Hari masih gelap. Jam menunjukkan pukul 05.40. Meski begitu, Pasar Rum, Tidore Utara, sudah bergeliat. Para penjual pakaian, makanan, ikan dan sayur sibuk menyiapkan dagangan.

Irfat Muhammad, perempuan 26 tahun asal Pulau Maitara biasa disapa Ningsih, bersama suaminya, Syam Rondonuwu, sibuk menyiapkan ikan dagangan.

Ningsih, sehari-hari bisa menjual 100 kilogram beragam macam ikan. Suami dan dan kakak iparnya yang menangkap ikan pakai jubi (panah ikan-red). “Yang saya jual ini sebagian besar ikan karang. Dapat dari bajubi,” katanya baru-baru ini.

Baca juga: Cerita Tragis Para Nelayan Penyelam Kompresor

Pagi di penghujung Oktober itu, Syam Rondonuwu, membawa satu lemari pendingin dari rumah berisi sekitar 40 kilogram ikan. Tubuh biota laut ini terlihat ada luka.

Selain hasil bajubi, kalau pasokan ikan kurang dia kadang membeli ke beberapa pengepul.   Ikan Ningsih beli Rp25.000-Rp30.000 perkg. Setiap kilogram ikan ada margin sekitar Rp5.000.

Alhamdulillah, ada untung sedikit. Per kilogram ikan dapat Rp5.000. Sehari [omzet penjualan] bisa Rp400.000-Rp500.000.”

Ikan yang dijual itu tangkapan oleh Sofyan Rondonuwu dan Syam Rondonuwu, dua kakak beradik yang sehari-hari mencari ikan dengan bajubi di Kawasan Konservasi Perairan (KKP) Mare.

Sudah tiga tahun ini kedua nelayan menangkap ikan dengan jubi di perairan Tidore dan Failonga, Maitara dan Mare.   Hasil tangkapan mereka berbagai jenis ikan karang di laut.

Mereka tak bekerja sendiri, biasa tiga sampai empat orang dalam satu grup. “Kami punya kawan yang bekerja bersama,” katanya.

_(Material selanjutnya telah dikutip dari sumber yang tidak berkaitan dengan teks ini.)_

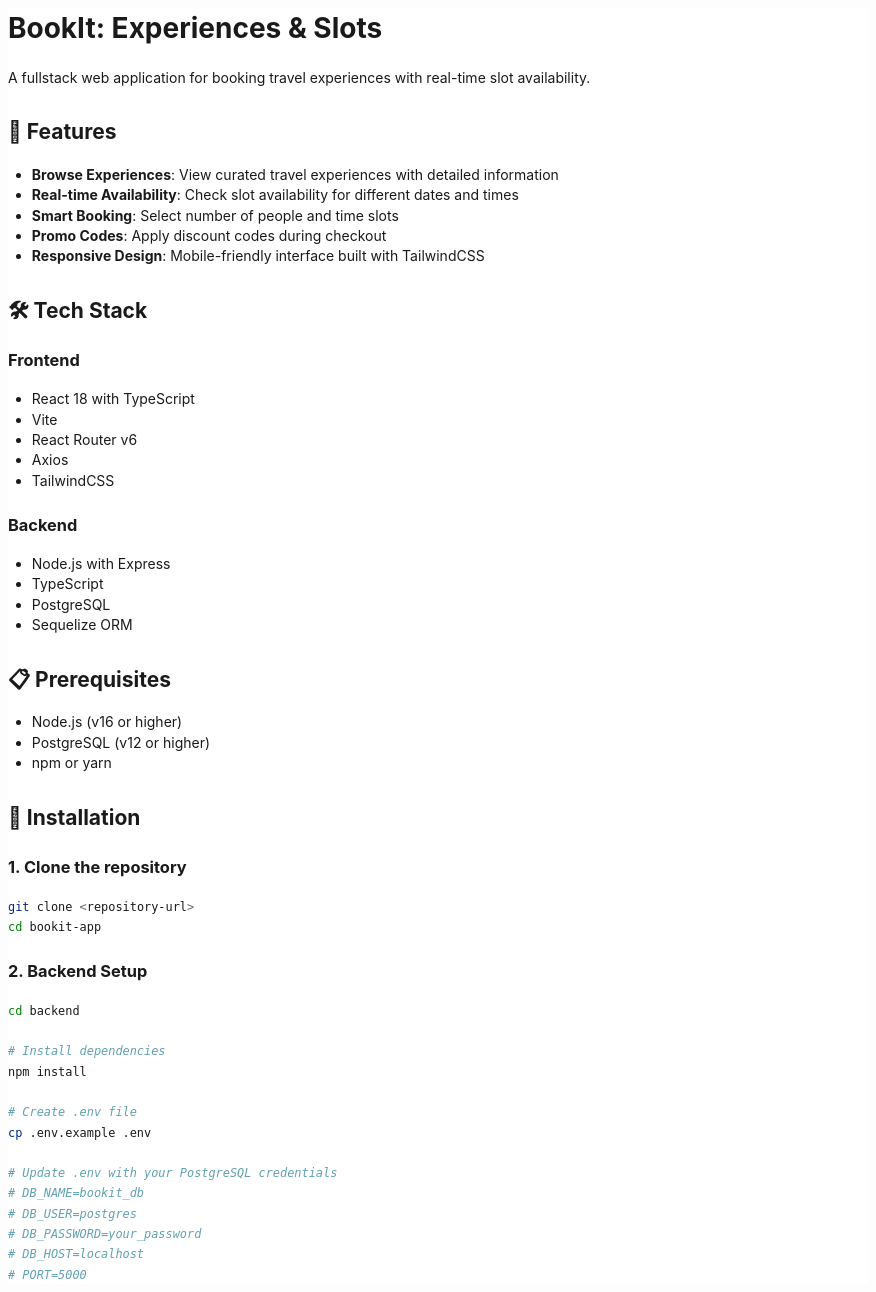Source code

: # BookIt: Experiences & Slots

A fullstack web application for booking travel experiences with real-time slot availability.

## 🚀 Features

- **Browse Experiences**: View curated travel experiences with detailed information
- **Real-time Availability**: Check slot availability for different dates and times
- **Smart Booking**: Select number of people and time slots
- **Promo Codes**: Apply discount codes during checkout
- **Responsive Design**: Mobile-friendly interface built with TailwindCSS

## 🛠️ Tech Stack

### Frontend
- React 18 with TypeScript
- Vite
- React Router v6
- Axios
- TailwindCSS

### Backend
- Node.js with Express
- TypeScript
- PostgreSQL
- Sequelize ORM

## 📋 Prerequisites

- Node.js (v16 or higher)
- PostgreSQL (v12 or higher)
- npm or yarn

## 🔧 Installation

### 1. Clone the repository

```bash
git clone <repository-url>
cd bookit-app
```

### 2. Backend Setup

```bash
cd backend

# Install dependencies
npm install

# Create .env file
cp .env.example .env

# Update .env with your PostgreSQL credentials
# DB_NAME=bookit_db
# DB_USER=postgres
# DB_PASSWORD=your_password
# DB_HOST=localhost
# PORT=5000
```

Nelayan bajubi di Tidore ini, tak hanya menyelam dan menangkap ikan di Pulau Mare. Mereka menyeberang sampai ke Pulau Obi, Halmahera Selatan dan Morotai, Kabupaten Pulau Morotai, dengan tiga sampai empat hari baru kembali ke Tidore.

Tangkap ikan ala mereka terbilang berisiko karena pakai panah di malam hari dengan alat bantu pernapasan kompresor seadanya. Ia membahayakan keselamatan dan kesehatan mereka.

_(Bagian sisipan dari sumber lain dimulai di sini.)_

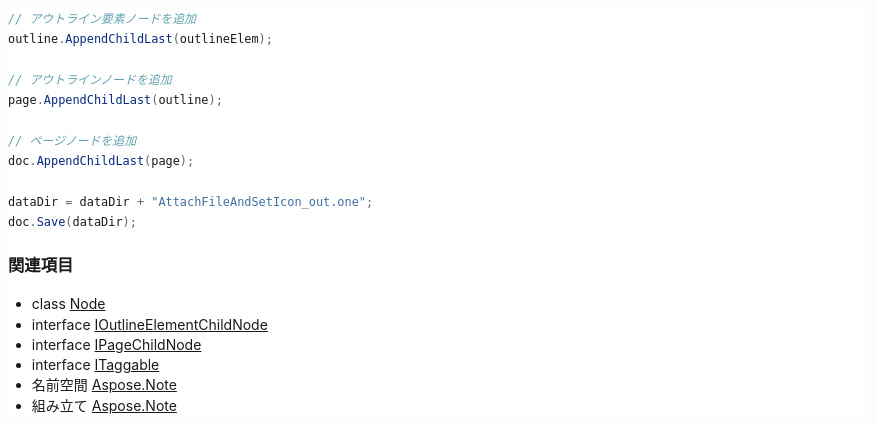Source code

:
 ```csharp
// アウトライン要素ノードを追加
outline.AppendChildLast(outlineElem);

// アウトラインノードを追加
page.AppendChildLast(outline);

// ページノードを追加
doc.AppendChildLast(page);

dataDir = dataDir + "AttachFileAndSetIcon_out.one";
doc.Save(dataDir);
```

### 関連項目

* class [Node](../node/)
* interface [IOutlineElementChildNode](../ioutlineelementchildnode/)
* interface [IPageChildNode](../ipagechildnode/)
* interface [ITaggable](../itaggable/)
* 名前空間 [Aspose.Note](../../aspose.note/)
* 組み立て [Aspose.Note](../../)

Mereka tak punya tabung seperti penyelam profesional. Meski menyadari bahaya, mereka mengaku tak memiliki pilihan lain. “Pakai tabung oksigen terlalu mahal. Kami tak punya anggaran lebih,” katanya.

Hasil tangkapan ikan dengan bajubi terbilang lumayan.   Dengan hasil tangkap perkilogram Rp25.000-Rp30.000, bisa jutaan rupiah sekali jalan.

Sofyan, sehari-hari mangkal di Pasar Rum itu, bilang, memanah ikan lebih baik kareha tangkapan ikan pilihan. “Kami menangkap ikan pakai jubi karena tidak ada alternatif alat tangkap lain,” kata Sofyan.

Syam dan Sofyan, masing- masing punya anggota penangkap ikan. Sekali turun ke laut yang ikut bersama memanah ikan 7-8 orang.

“Kadang ikut saya empat orang. Kakak saya, kadang, kawan lain. Hampir semua ikan karang [ditangkap]. Berbagai jenis,” katanya, seraya bilang, ada kerapu, dolosi, kakatua dan beberapa jenis ikan merah.

 

Sofyan Rondonuwu (kaos singlet biru) menjelaskan kepada beberapa peserta pelatihan USAID-SEA soal menangkap ikan dengan panah dan gunakan kompresor. Foto: Mahmud Ichi/ Mongabay Indonesia

 

Nelayan, seperti Syam dan Sofyan, tak menangkap ikan dilindungi karena khawatir terjerat hukum. Mereka mendapatkan informasi dan sosialisasi mengenai ikan atau satwa laut yang dilarang tangkap, seperti duyung, penyu, hiu sampai napoleon fish atau ikan mamin dalam bahasa Maluku Utara.   “Kita sudah dapat banyak informasi ikan dilindungi,” katanya.

Dinas Kelalutan dan Perikanan Kota Tidore Kepulauan, katanya, biasa sosialisasi biota laut dilindungi. Organisasi masyarakat sipil yang konsern isu ini juga kampanye dan sosialisasi.

“Ada WCS (Wildlife Conservation Society-red) masuk Tidore, banyak memberikan advokasi model penangkapan ikan keberlanjutan. Karena itu, kami panah ikan lebih pertimbangkan ukuran lebih besar dan jenis sesuai   ketentuan. Kalau kami temukan ikan dilarang tangkap, kami biarkan.”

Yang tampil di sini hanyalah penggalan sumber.